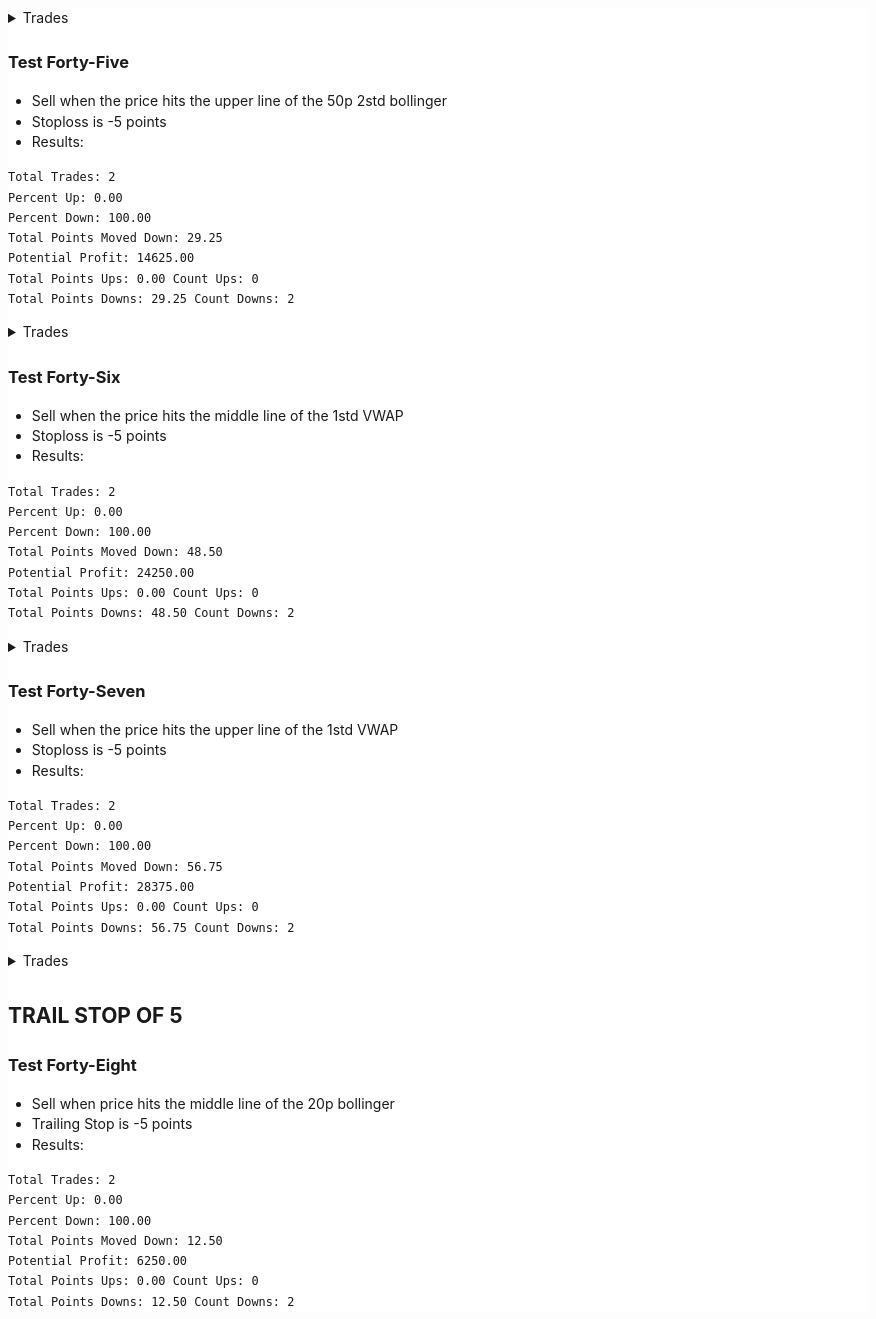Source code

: <details><summary>Trades</summary></details>

### Test Forty-Five
* Sell when the price hits the upper line of the 50p 2std bollinger
* Stoploss is -5 points
* Results:
```
Total Trades: 2
Percent Up: 0.00
Percent Down: 100.00
Total Points Moved Down: 29.25
Potential Profit: 14625.00
Total Points Ups: 0.00 Count Ups: 0
Total Points Downs: 29.25 Count Downs: 2
```

<details><summary>Trades</summary></details>

### Test Forty-Six
* Sell when the price hits the middle line of the 1std VWAP
* Stoploss is -5 points
* Results:
```
Total Trades: 2
Percent Up: 0.00
Percent Down: 100.00
Total Points Moved Down: 48.50
Potential Profit: 24250.00
Total Points Ups: 0.00 Count Ups: 0
Total Points Downs: 48.50 Count Downs: 2
```

<details><summary>Trades</summary></details>

### Test Forty-Seven
* Sell when the price hits the upper line of the 1std VWAP
* Stoploss is -5 points
* Results:
```
Total Trades: 2
Percent Up: 0.00
Percent Down: 100.00
Total Points Moved Down: 56.75
Potential Profit: 28375.00
Total Points Ups: 0.00 Count Ups: 0
Total Points Downs: 56.75 Count Downs: 2
```

<details><summary>Trades</summary></details>

## TRAIL STOP OF 5

### Test Forty-Eight
* Sell when price hits the middle line of the 20p bollinger
* Trailing Stop is -5 points
* Results:
```
Total Trades: 2
Percent Up: 0.00
Percent Down: 100.00
Total Points Moved Down: 12.50
Potential Profit: 6250.00
Total Points Ups: 0.00 Count Ups: 0
Total Points Downs: 12.50 Count Downs: 2
```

*Aim of the task*: Find the string "Test" in the listing and copy every line in which it occurs.

*Exercise output*:
### Test Forty-Five
### Test Forty-Six
### Test Forty-Seven
### Test Forty-Eight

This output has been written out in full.